I militari erano a conoscenza dell’esistenza di un’attività illecita gestita da una coppia apparentemente insospettabile, ma senza ulteriori elementi dettagliati. Da qui la decisione di procedere con appostamenti e verifiche sul posto.
L’appostamento e l’irruzione nell’appartamento
I carabinieri, in abiti civili, hanno raggiunto il primo piano dello stabile, nascondendosi tra alcuni scatoloni presenti sul pianerottolo, mentre altri militari in divisa si sono posizionati nelle vicinanze pronti a intervenire.
L’attenzione degli operanti è stata attirata dalle voci di un uomo e di una donna intenti a discutere insistentemente di somme di denaro contante. A ciò si è aggiunto il rumore ripetuto di un cassetto metallico aperto e chiuso più volte.
Con la porta d’ingresso dell’appartamento aperta, i militari hanno fatto irruzione al grido di “Carabinieri”, sorprendendo i due presenti che sono rimasti immobili. Si trattava di una giovane coppia di sposi: lei di 26 anni e lui di 27, entrambi incensurati.

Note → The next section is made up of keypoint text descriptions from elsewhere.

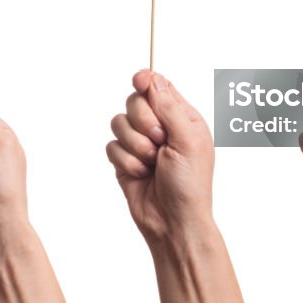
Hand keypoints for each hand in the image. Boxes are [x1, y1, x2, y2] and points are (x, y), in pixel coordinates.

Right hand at [106, 70, 214, 243]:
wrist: (173, 223)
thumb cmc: (190, 185)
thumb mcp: (188, 141)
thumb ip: (170, 107)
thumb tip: (153, 80)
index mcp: (182, 117)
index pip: (158, 87)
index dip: (146, 81)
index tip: (138, 80)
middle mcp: (160, 127)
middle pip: (134, 101)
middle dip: (144, 121)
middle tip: (160, 140)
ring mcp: (141, 143)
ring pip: (119, 122)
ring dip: (135, 144)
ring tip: (152, 163)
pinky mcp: (124, 159)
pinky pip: (111, 146)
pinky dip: (126, 161)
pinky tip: (141, 174)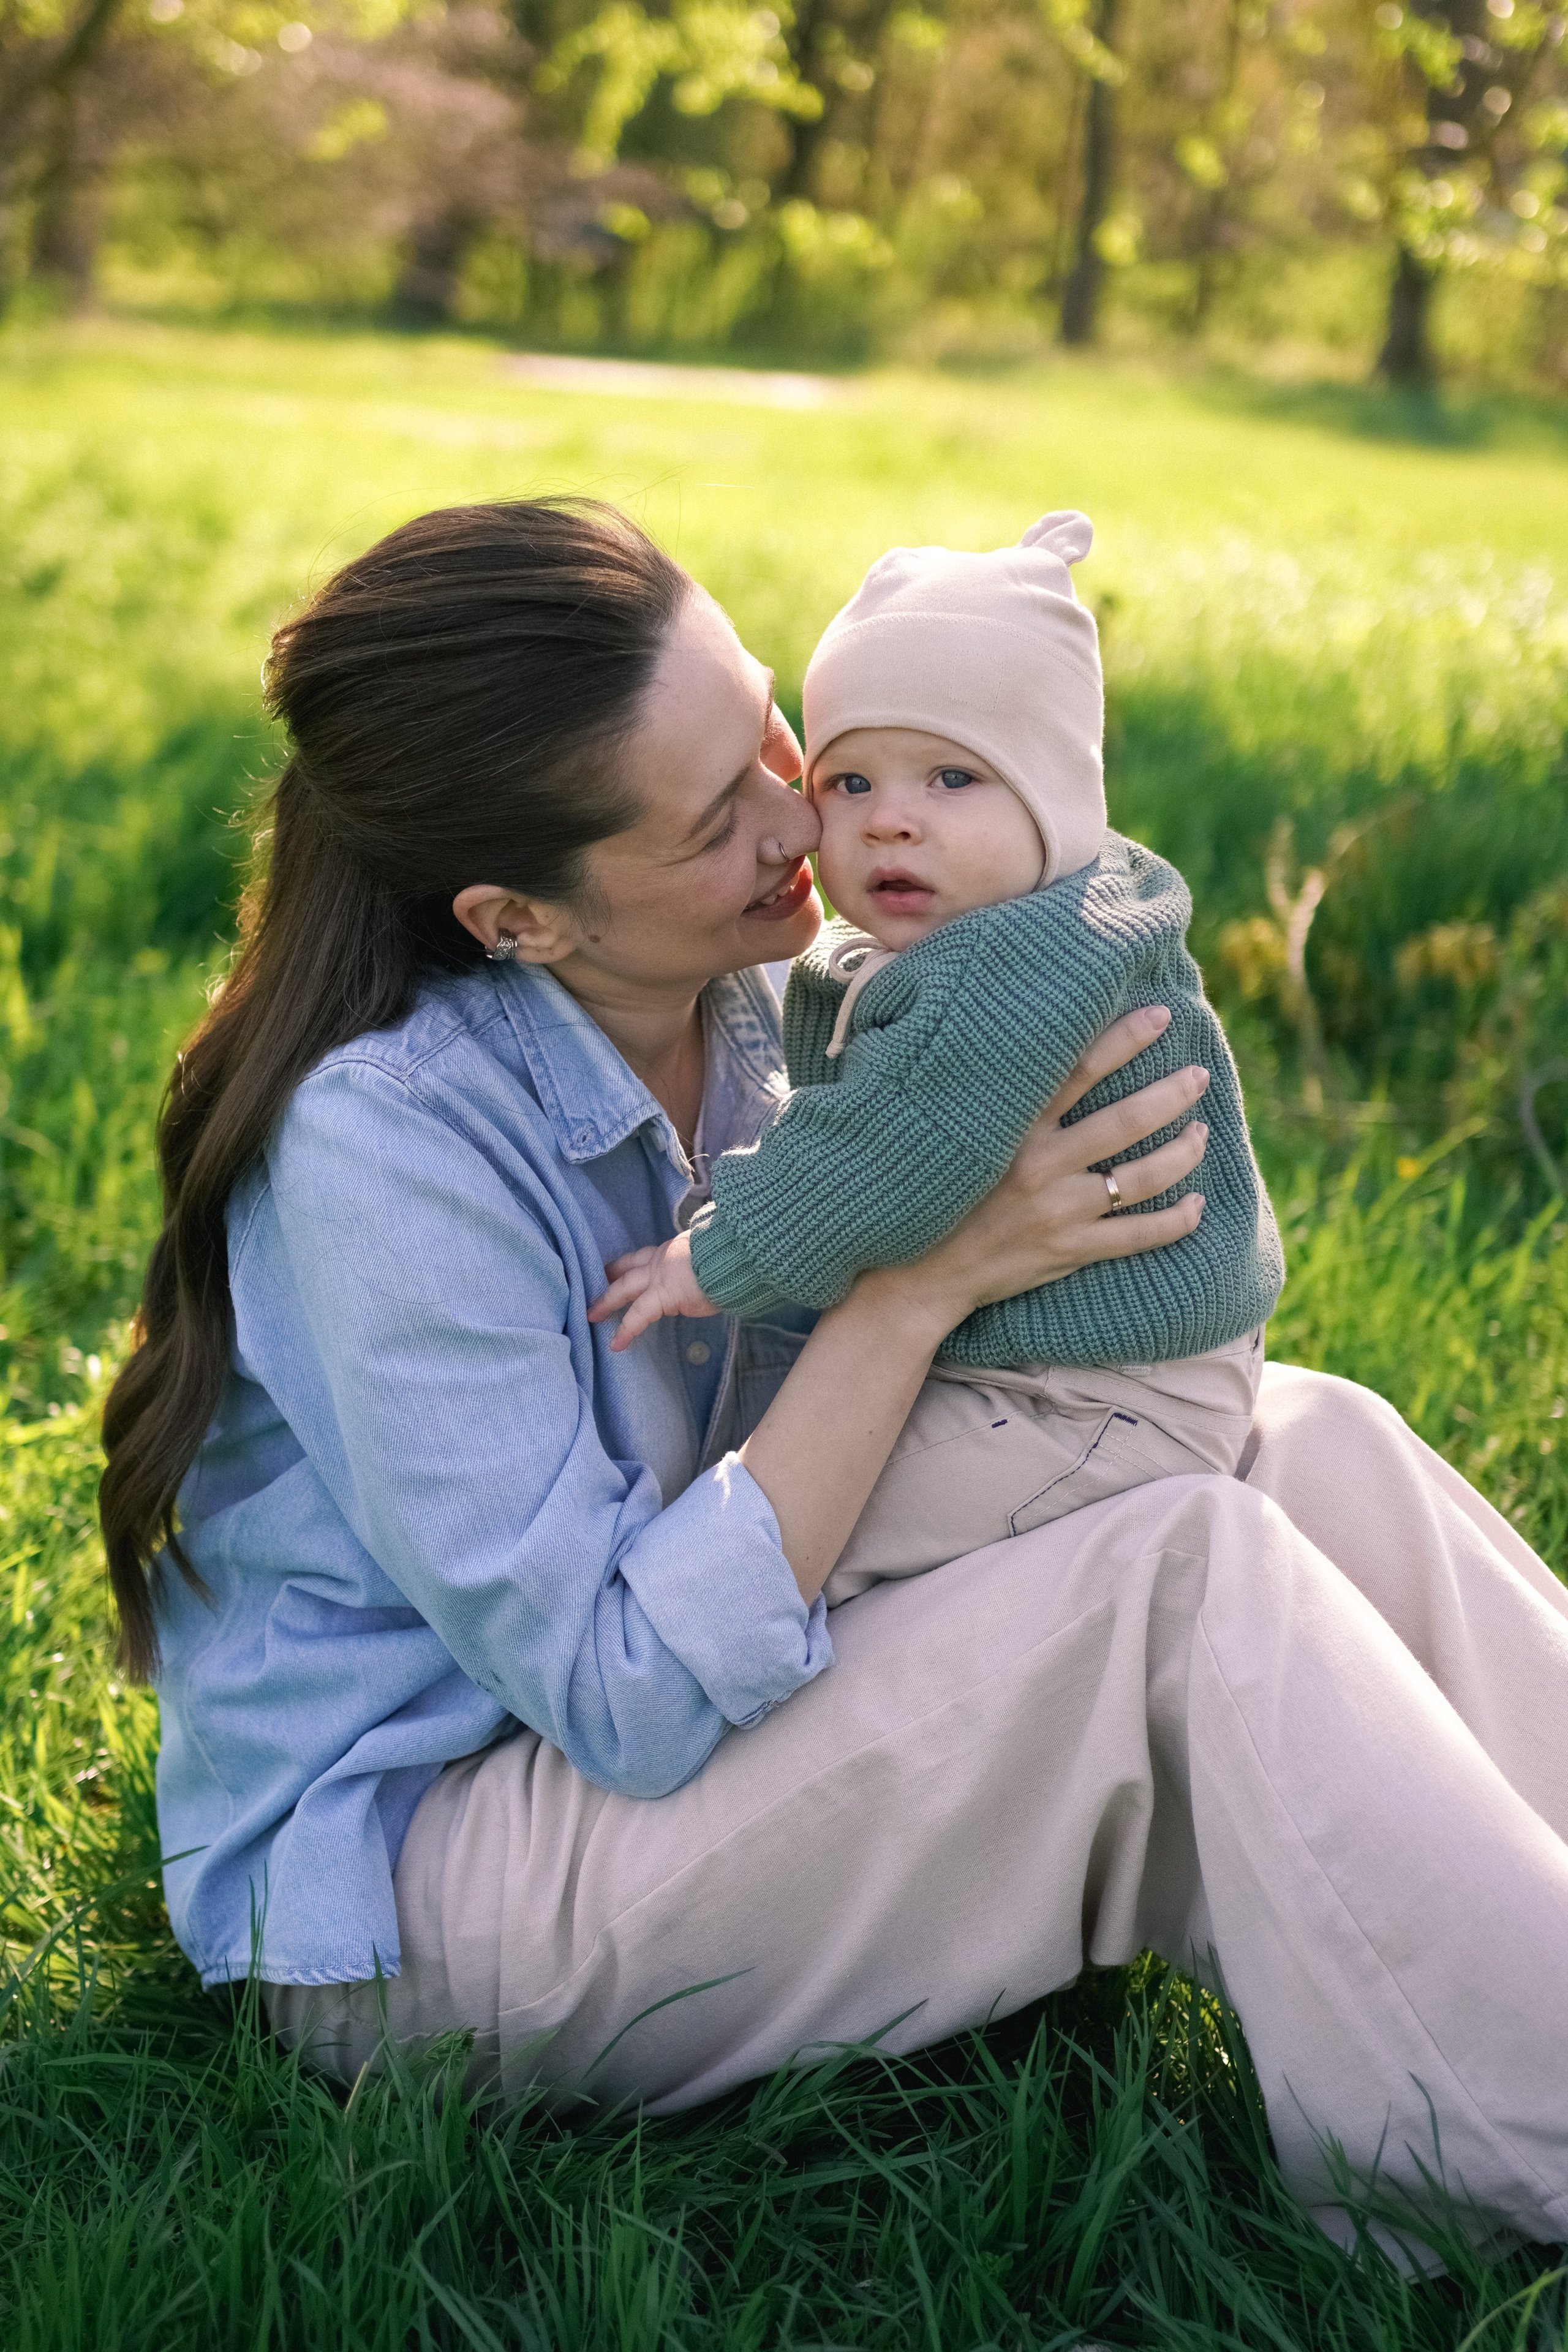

Droga e materiale per il confezionamento
All’interno dell’abitazione, sul davanzale, sono state rinvenute due buste sottovuoto contenenti sostanze stupefacenti tra cocaina e marijuana. I carabinieri hanno inoltre trovato un bilancino elettronico di precisione con residui di droga e delle forbici.
Sul tavolo erano presenti ulteriori materiali utilizzati per il confezionamento, tra cui buste per sottovuoto, forbici e una macchina per il sottovuoto.
Nel corso della perquisizione, nella camera da letto, è stato rinvenuto un borsello contenente 550 euro in contanti.
Il nascondiglio nel muro e il sequestro
Nel salone dell’abitazione è stato scoperto un piccolo cassetto in ferro incassato nel muro. Il vano era occultato da due prese elettriche finte e dotato di una serratura azionabile con una chiave.
Secondo quanto accertato, i due non sono riusciti a chiudere il nascondiglio in tempo prima dell’irruzione dei militari.
La quantità complessiva di sostanza stupefacente rinvenuta e sequestrata ammonta a circa 50 grammi.
Arresto e attesa di giudizio
Al termine delle operazioni, la coppia è stata arrestata. I due si trovano ora in attesa di giudizio a seguito delle accuse emerse durante l’intervento dei carabinieri.